INSTRUCTION 1 –
In the convolution excerpt, into what space can the weight matrix weight_1 linearly map the input tensor input_1?
INSTRUCTION 2 –
From the convolution excerpt, extract the stretch from "The weight matrix weight_1 is" through "Table 1-1 below.".

Object to be operated: In this example, each sentence includes 512 words, and each word is represented by a one-dimensional vector with a length of 768. In the convolution operation, each sentence can be represented as an input tensor input_1 containing 512*768 elements, that is, it can be a 2-dimensional tensor with a size of [512,768], or a 3-dimensional tensor with a size of [1,512,768], or 4-dimensional tensor of size [1,1,512,768], and tensors where order of axes of the above tensors are changed, etc. It can be understood that as long as the total number of elements remains unchanged and each word is a channel of a tensor, the sentence can be represented as [batch size=1, height=1, width=512, number of channels=768]. That is to say, the input tensor input_1 can have two axes, and the lengths of the axes correspond to the number of channels and the width, respectively; the input tensor input_1 can have three axes, and the lengths of the axes correspond to the number of channels, the width and the height respectively; the input tensor input_1 can have four axes, and the lengths of the axes correspond to the number of channels, the width, the height and the batch size, respectively.
The weight matrix weight_1 is used for the first convolution operation, and the format of the weight matrix weight_1 corresponds to the format of the input tensor input_1 (that is, the two can perform convolution operations). The input tensor input_1 can be linearly mapped into a 64-dimensional space using the weight matrix weight_1. The specific parameters of these tensors are shown in Table 1-1 below.

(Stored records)
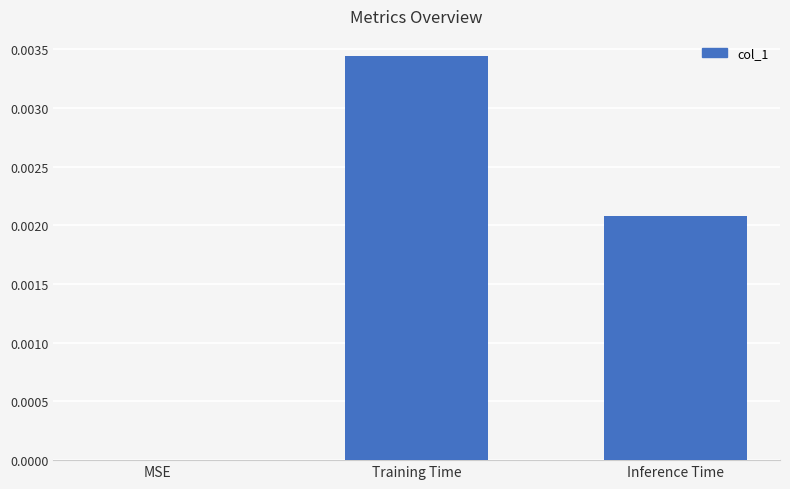

Which has a higher value, MSE or Training Time?

Training Time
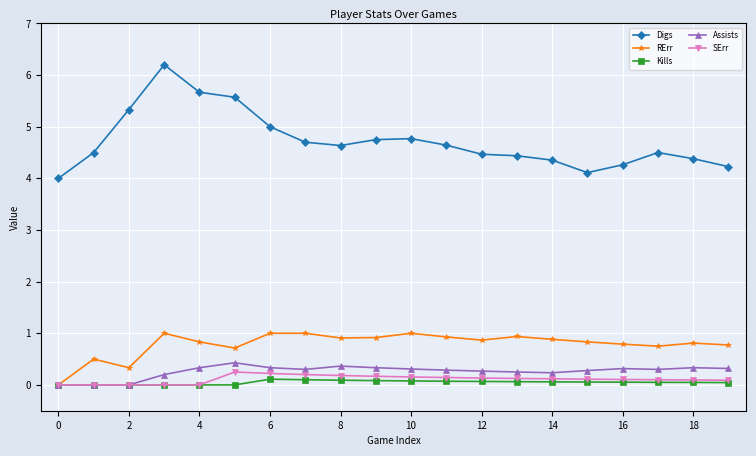

True or false: SErr and Digs cross at least once.

False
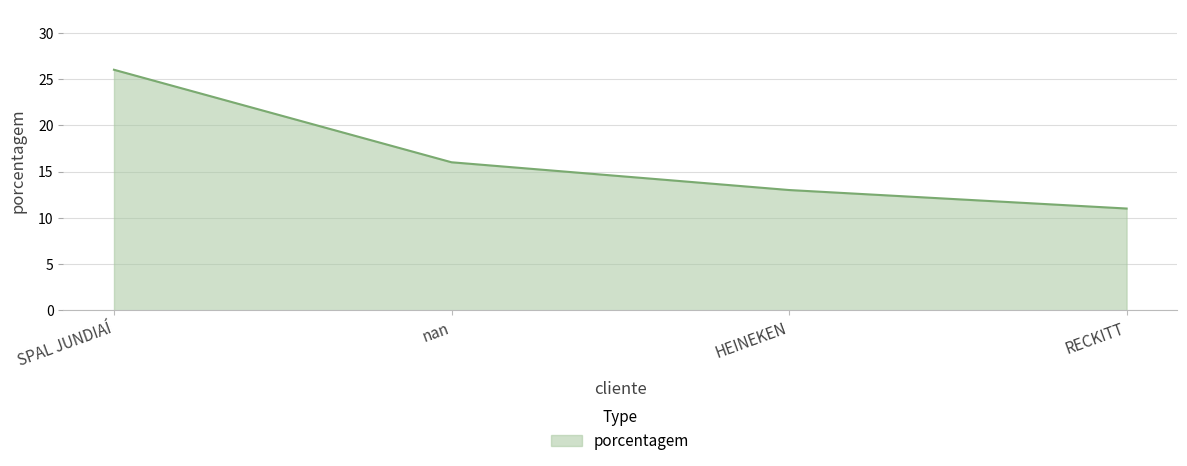

Reading right to left, list all the values displayed in this chart.

11	13	16	26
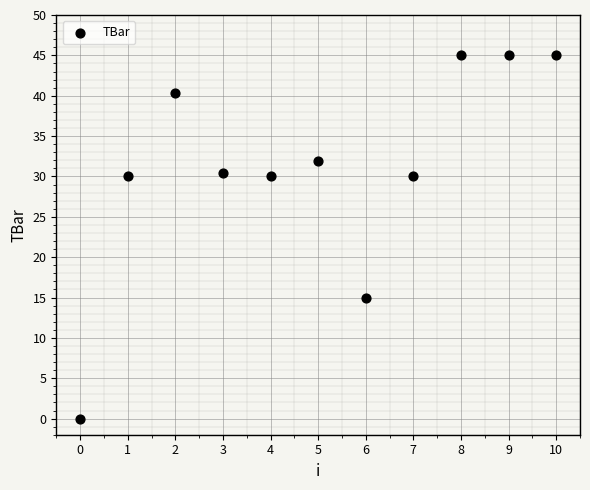

What is the average Y value?

31.2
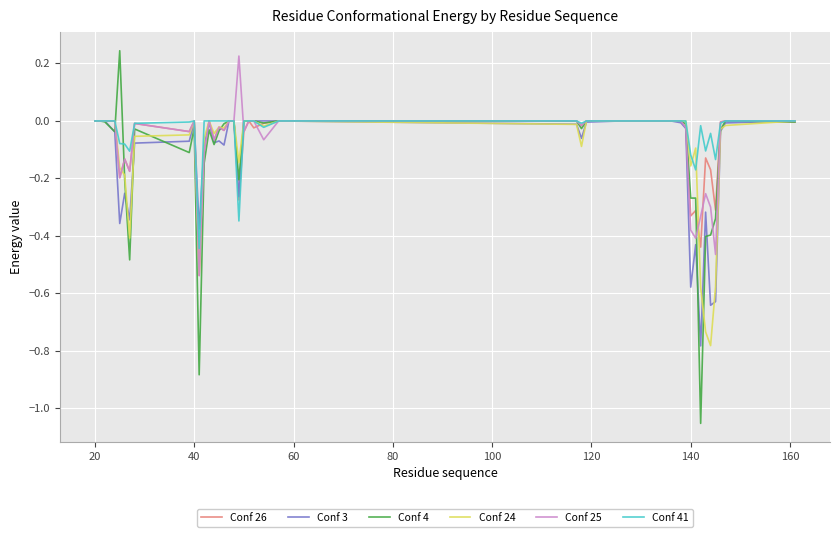

Which series has the widest spread of values?

Conf 4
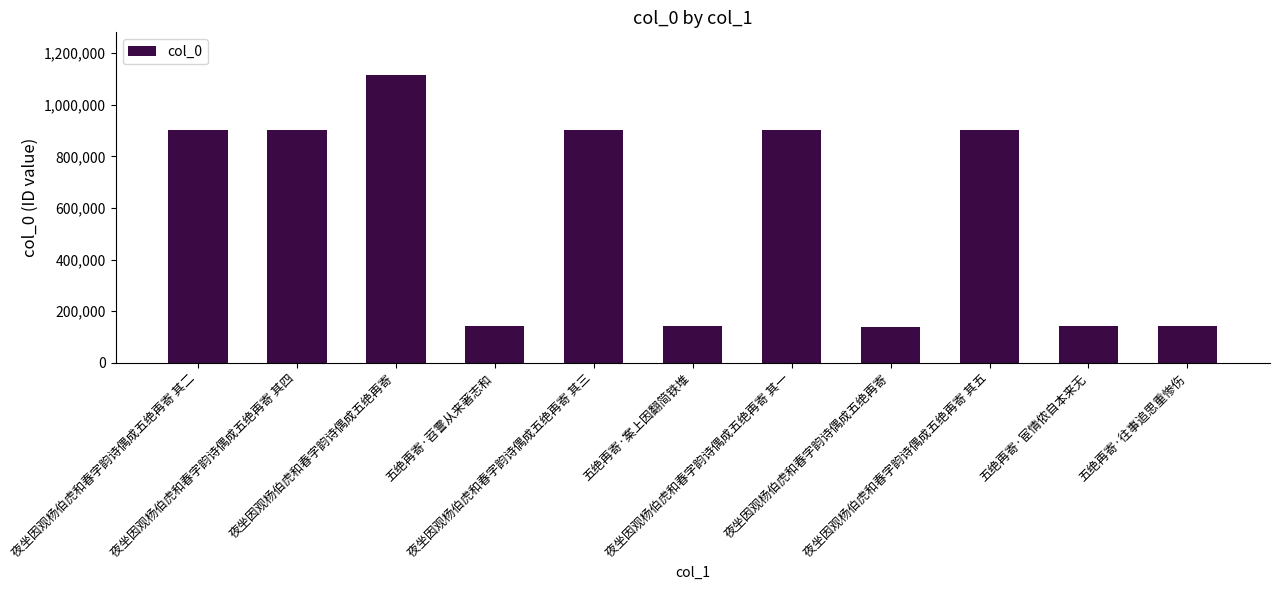

What is the sum of all values?

6330988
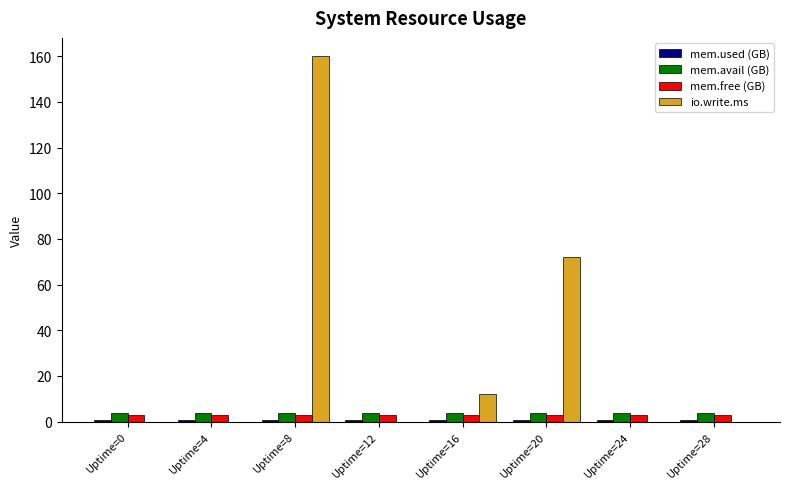

True or false: io.write.ms has a value of 0.0 at Uptime=28.

True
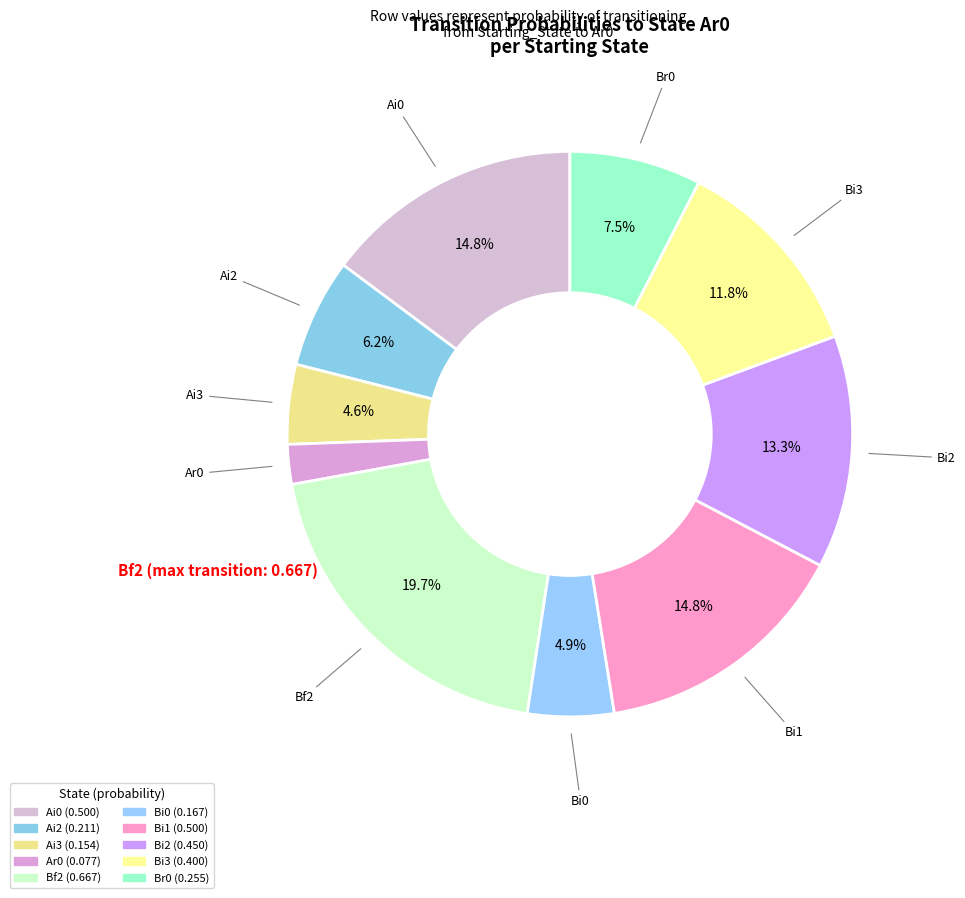

Is there any slice that represents more than half of the pie?

No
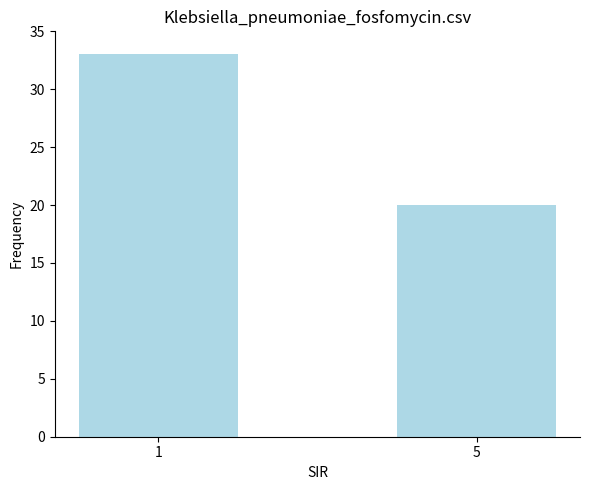

Which category has the highest value across all series?

1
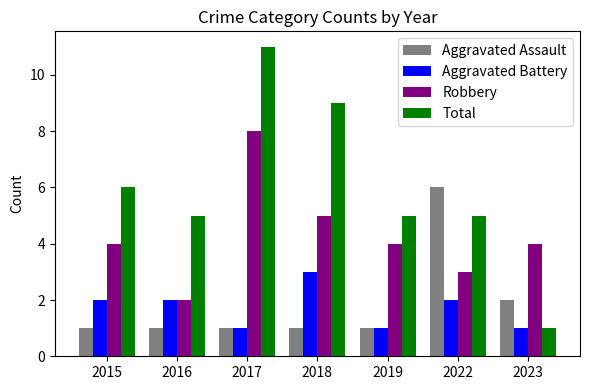

Which category has the highest value across all series?

2017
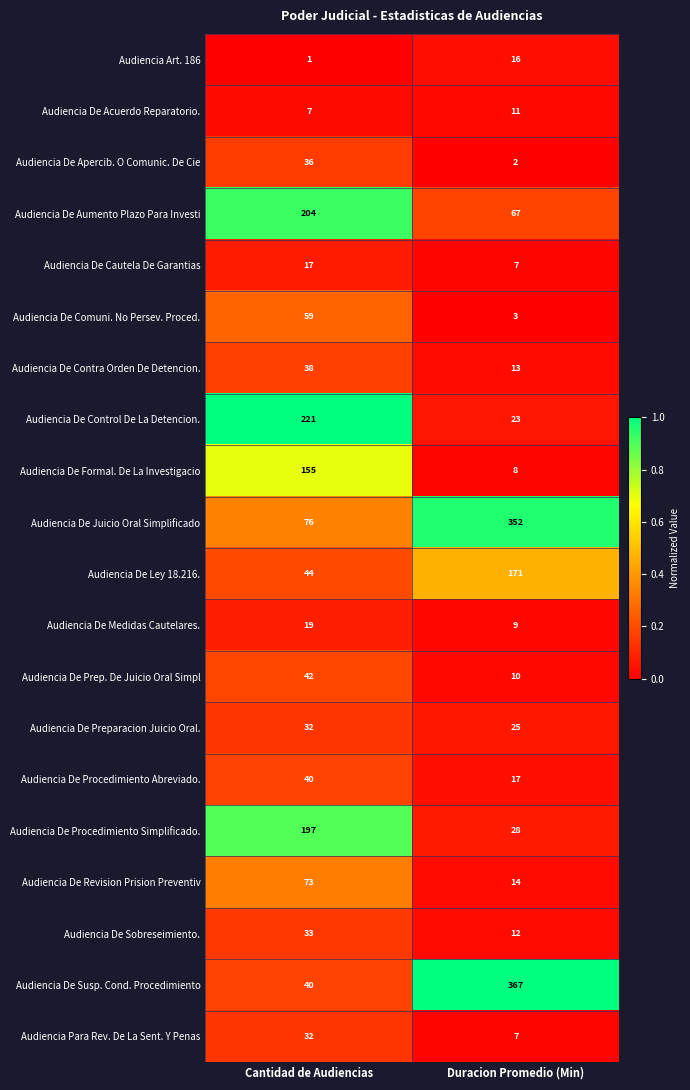

What is the greatest value displayed?

367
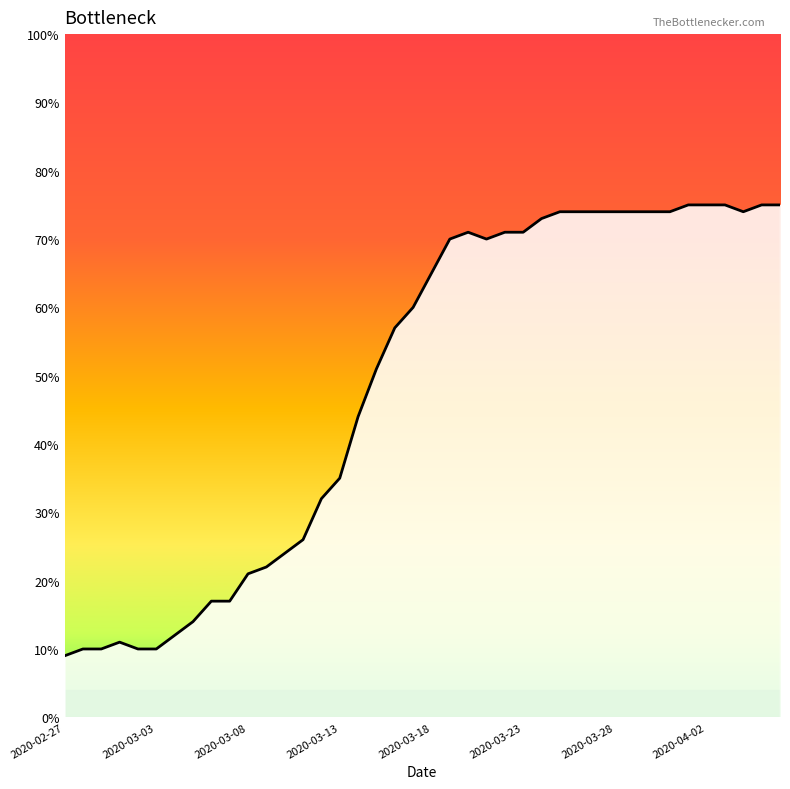

What is the maximum value shown in the chart?

75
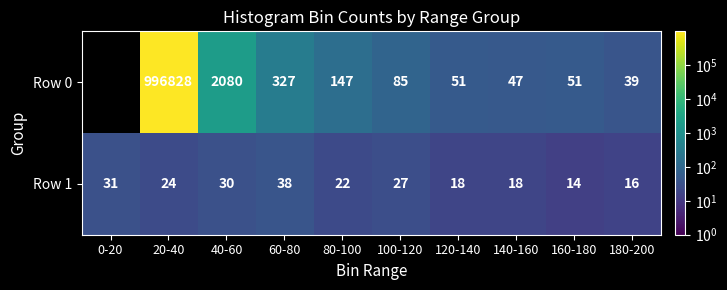

Count the number of data series in this chart.

2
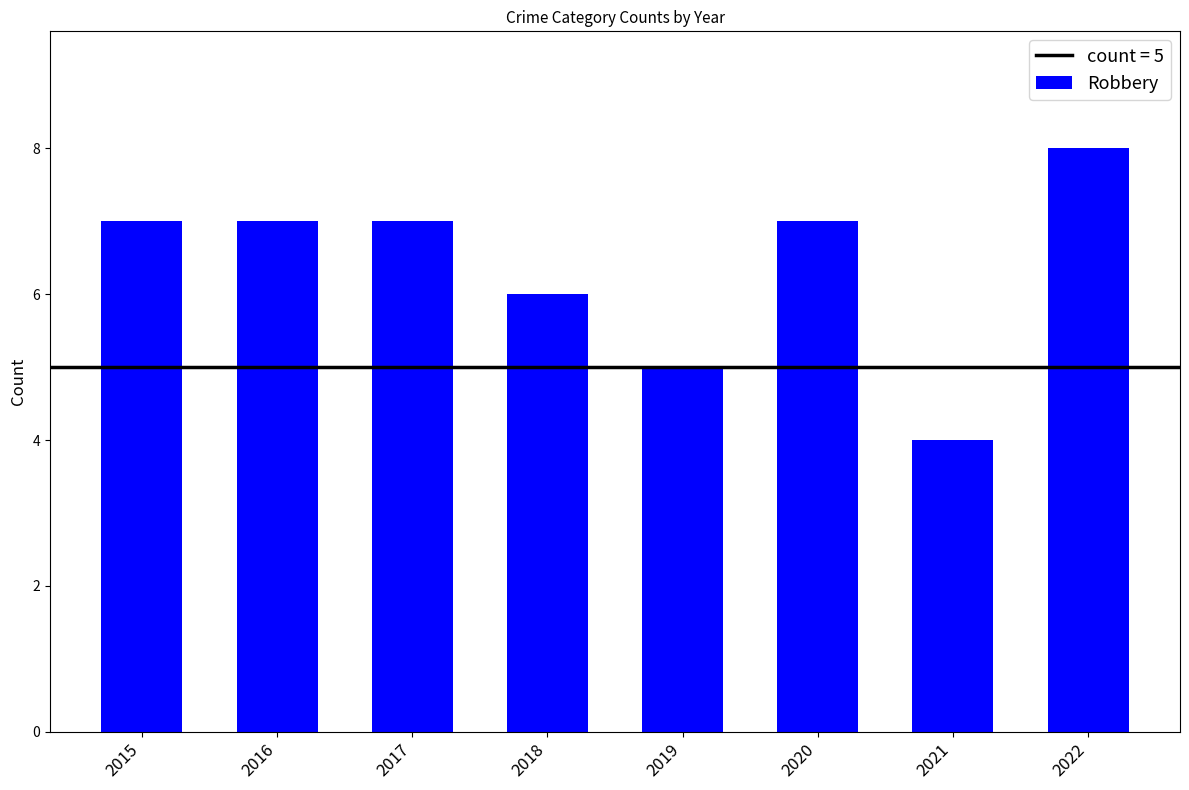

Is it true that the value at 2018 is 3?

False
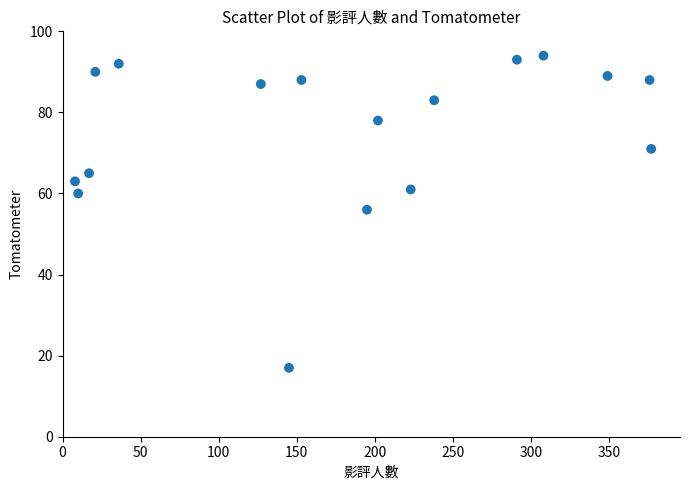

What Y value in the scatter plot is closest to 55?

56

TASK SOLUTION 1 –
A 64-dimensional space.

TASK SOLUTION 2 –
The weight matrix weight_1 is used for the first convolution operation, and the format of the weight matrix weight_1 corresponds to the format of the input tensor input_1 (that is, the two can perform convolution operations). The input tensor input_1 can be linearly mapped into a 64-dimensional space using the weight matrix weight_1. The specific parameters of these tensors are shown in Table 1-1 below.